Austerity, crowding out, and Peston.
In response to blogs by Robert Peston, Simon Wren Lewis, and Jonathan Portes.
In Peston's blog, he says 'I am simply pointing out that there is a debate here', after suggesting earlier that 'maybe the lesson of the last Parliament... is that if you cut deep and early you create room for the private sector to expand.'
Peston is right to say that there is a debate, and that some advocate the view that if you shrink government spending to close the deficit, that you reverse 'crowding out' and will see 'expansionary austerity'. [those quotes not Peston's].
But, he gives the impression that the debate is between tribes with equal numbers of members, or who make their points with equal empirical backing.
As Simon responds in his blog, the consensus view is that, at least in normal ranges, cutting G is not expansionary.
Moreover, at the zero bound, the case for deficit reduction not 'making room' is even stronger, since it's much less proven that there can be compensating monetary policy stimulus.
The reason the 'making room' argument is false, in my view, and articulated many times over by others, is that it falsely holds national income constant, which is then to be hypothetically to be divided between bad G (government spending) and good the rest (private spending). In the macro model that has most support in the data this doesn't hold. That model is the RBC model with sticky prices, often called 'New Keynesian', but whose pretty conservative origins are forgotten in the further shorthand 'Keynesian' which Robert uses in his blog. In that model the initial lowering of aggregate demand puts downward pressure on prices, which subsequently raises real rates, causing aggregate demand from the private sector to fall further.
I said 'most support from the data' and by that I mean things like: if you shock an empirical time series model of the economy with a monetary policy contraction, that has effects on real variables (hard to rationalise without sticky prices). Or 'if you look at prices, they tend to spend significant periods not changing' (!).
Peston scolds Krugman/Wren-Lewis/Portes for the 'patronising' view that voters failed to grasp that there is no crowding out at the zero bound. But the argument is quite subtle. Lots of students struggle with it. I find I have to re-learn it all the time, and discover new things each time I do. Many of my old policymaker customers didn't get it. Getting it depends on grasping a lot of mathematical and intuitive machinery and then working out whether you want to buy its logic or not.
I don't think view got a fair hearing during the election, because all parties judged that it's too tricky and nerdy to base an electoral pitch on. Most media outlets probably thought that it was too dry to retain the attention of their readers. Hence, it's not patronising at all to question what voters understood. I take Robert's branding of the Keynesians as 'patronising' to be a somewhat commercially-motivated piece of currying favour with Peston's large audience. It probably would not do to infuriate a large number of British reader/license payers with the suggestion that they don't grasp optimal fiscal and monetary policy at the zero bound.
Jonathan Portes writes interestingly about the natural experiment afforded by the shock result of a Conservative majority.
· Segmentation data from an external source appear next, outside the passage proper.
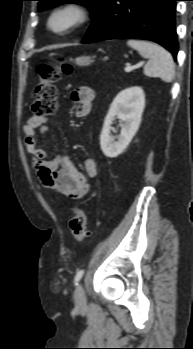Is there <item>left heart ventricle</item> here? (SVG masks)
Returning a JSON list of instances; mask_svg holds the SVG:
<instances>
[{"instance_id":"obj_1","label":"left heart ventricle","mask_w":193,"mask_h":349,"mask_svg":"<svg viewBox=\"0 0 193 349\" xmlns=\"http://www.w3.org/2000/svg\"><path fill=\"white\" fill-rule=\"evenodd\" d=\"M73 16L72 12L59 13L52 19L51 25L54 29H62L71 23Z\"/></svg>"}]
</instances>
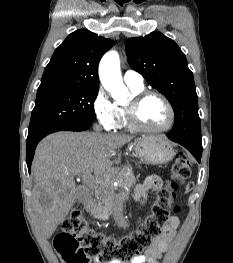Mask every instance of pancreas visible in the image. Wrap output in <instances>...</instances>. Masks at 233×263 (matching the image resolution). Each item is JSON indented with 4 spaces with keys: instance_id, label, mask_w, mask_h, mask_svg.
I'll list each match as a JSON object with an SVG mask.
<instances>
[{
    "instance_id": "pancreas-1",
    "label": "pancreas",
    "mask_w": 233,
    "mask_h": 263,
    "mask_svg": "<svg viewBox=\"0 0 233 263\" xmlns=\"http://www.w3.org/2000/svg\"><path fill=\"white\" fill-rule=\"evenodd\" d=\"M116 181L119 183L118 188L123 190L116 193L118 188H113L111 191H105L99 188L97 193V204L91 208V215L99 220H108L114 209L121 203V201L128 196L127 190L132 187L136 178L129 171H121L118 173Z\"/></svg>"
}]
</instances>
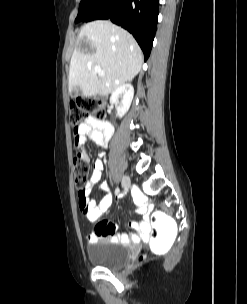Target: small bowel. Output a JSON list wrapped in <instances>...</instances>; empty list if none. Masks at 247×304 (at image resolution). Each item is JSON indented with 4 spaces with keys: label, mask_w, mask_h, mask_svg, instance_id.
Returning a JSON list of instances; mask_svg holds the SVG:
<instances>
[{
    "label": "small bowel",
    "mask_w": 247,
    "mask_h": 304,
    "mask_svg": "<svg viewBox=\"0 0 247 304\" xmlns=\"http://www.w3.org/2000/svg\"><path fill=\"white\" fill-rule=\"evenodd\" d=\"M112 134L113 127L108 121L95 118L86 119L78 127L77 131L74 132V144L76 148L73 153L74 156H78V162H89V155H83V150L85 151L84 144L87 140H91L96 145L106 148ZM99 156L100 158L94 162L93 171L90 180L85 186L84 193L82 196H79V207L86 219L92 223H96L94 231L87 236L88 242L94 243L105 238H111L113 241L132 243L147 242L151 231L150 217L148 215L150 208L140 194L137 195V209L145 217L139 222L131 223V227L137 230L138 234H117L116 225L106 219H102L112 203V196L108 193L109 185L107 182L100 184V191L105 193L100 200L89 197L92 187L100 180L104 167L102 161L104 153H100Z\"/></svg>",
    "instance_id": "c3829d8e"
}]
</instances>
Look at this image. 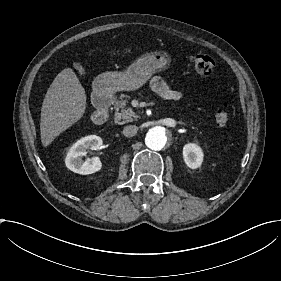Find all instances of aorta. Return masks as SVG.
<instances>
[{"mask_svg":"<svg viewBox=\"0 0 281 281\" xmlns=\"http://www.w3.org/2000/svg\"><path fill=\"white\" fill-rule=\"evenodd\" d=\"M168 142L166 129L161 126L151 128L145 137V143L152 150H161Z\"/></svg>","mask_w":281,"mask_h":281,"instance_id":"aorta-1","label":"aorta"}]
</instances>
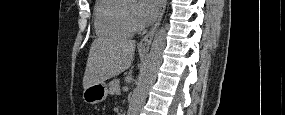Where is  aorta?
<instances>
[{
	"instance_id": "aorta-1",
	"label": "aorta",
	"mask_w": 285,
	"mask_h": 115,
	"mask_svg": "<svg viewBox=\"0 0 285 115\" xmlns=\"http://www.w3.org/2000/svg\"><path fill=\"white\" fill-rule=\"evenodd\" d=\"M166 44V28L162 27L156 33L151 45L148 61L140 75L139 82L132 94L127 115H138L143 107L148 93L154 84L158 69L162 62Z\"/></svg>"
}]
</instances>
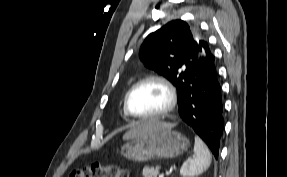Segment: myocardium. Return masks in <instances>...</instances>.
<instances>
[{
	"label": "myocardium",
	"mask_w": 287,
	"mask_h": 177,
	"mask_svg": "<svg viewBox=\"0 0 287 177\" xmlns=\"http://www.w3.org/2000/svg\"><path fill=\"white\" fill-rule=\"evenodd\" d=\"M149 82H155V83H158L164 87V89L166 90V93H167L168 103L165 106V108H163L161 111H159L157 113L148 114V115L135 114L132 112V110L130 108V99L138 87H140L143 84L149 83ZM177 100H178V96H177L176 89L168 79H166L165 77L160 76V75H149V76H146V77L140 79L139 81H137L129 89V91L127 92V94L125 96L124 108H125V112L130 117H132L134 119H139V120L155 119V118L164 117L168 113H170L175 108V106L177 104Z\"/></svg>",
	"instance_id": "myocardium-1"
}]
</instances>
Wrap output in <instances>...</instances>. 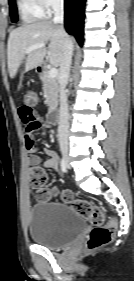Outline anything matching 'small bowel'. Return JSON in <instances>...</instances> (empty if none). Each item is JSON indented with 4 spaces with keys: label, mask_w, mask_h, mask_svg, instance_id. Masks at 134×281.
Segmentation results:
<instances>
[{
    "label": "small bowel",
    "mask_w": 134,
    "mask_h": 281,
    "mask_svg": "<svg viewBox=\"0 0 134 281\" xmlns=\"http://www.w3.org/2000/svg\"><path fill=\"white\" fill-rule=\"evenodd\" d=\"M18 113L25 127L24 141L28 151V163L31 169L43 166L52 172H58L59 159L57 153L52 149H45V154L48 156V159L43 162L41 157L37 154V149L34 144V133L41 130L42 134H44L46 125L43 120L34 111L33 107L27 106L26 104L19 107Z\"/></svg>",
    "instance_id": "small-bowel-1"
}]
</instances>
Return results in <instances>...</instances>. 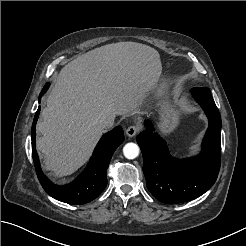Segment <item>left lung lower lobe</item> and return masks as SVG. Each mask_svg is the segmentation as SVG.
<instances>
[{
  "instance_id": "0a47b994",
  "label": "left lung lower lobe",
  "mask_w": 246,
  "mask_h": 246,
  "mask_svg": "<svg viewBox=\"0 0 246 246\" xmlns=\"http://www.w3.org/2000/svg\"><path fill=\"white\" fill-rule=\"evenodd\" d=\"M193 97L205 111L209 127L201 154L193 159L173 158L166 142L152 132L150 125L137 137L143 154V173L152 195L167 204L195 199L215 183L221 161V116L208 87L191 89Z\"/></svg>"
}]
</instances>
This is to be interpreted as a broadside against Peston too, who previously invoked the spectre of 'Mr Markets', who will run from government bonds if fiscal policy is not adequately austerian. Jonathan notes that there was no jump up in bond yields once the Conservative majority was made clear.
That is certainly refutation of the argument that any change in future debt trajectory will be manifest in risk premia. However, theory of sovereign default and bond pricing would suggest that the relation between forecast debt trajectories and such premia would be highly nonlinear. It might be perfectly reasonable to see moderate changes in forecast debt trajectories affect premia not at all, and for these effects only to be come apparent when debt trajectories are forecast to approach forecast points of maximum sustainable debt. [I say 'points' somewhat simplistically, since such 'points' would depend on a forecast distribution of bond prices/implied interest rates themselves.]
Regardless, I don't disagree with one of the thrusts of Jonathan's blog. Since that is: markets did not presume there to be any risk of default catastrophe from choosing a forecast Labour-SNP-LibDem coalition deficit reduction plan versus a Conservative one. Of course, one has to note too that markets also did not view the Tory plan as leading to self-defeating financial catastrophe either. Ie markets did not think that Conservative cuts would lead us to look more 'like Greece'.
One of the other details in Jonathan's blog, which he and Simon have mentioned before, is that what provides concrete escape from public finance problems is having an independent currency. I don't buy that. As I have said before, since inflation imposes social costs, we have an inflation target, and will always put some weight on its adherence, and markets will expect that. At some point, plugging a hole in public finances with seigniorage becomes too socially costly because of the resultant inflation that it will not be undertaken, default being a better option, and is what will be expected. This mechanism is alive and well in the theory, and there are examples of defaults by independent currency governments in the past. I accept that how much this helps adjudicate debates we have had about alternative proposed fiscal policies in the UK is moot.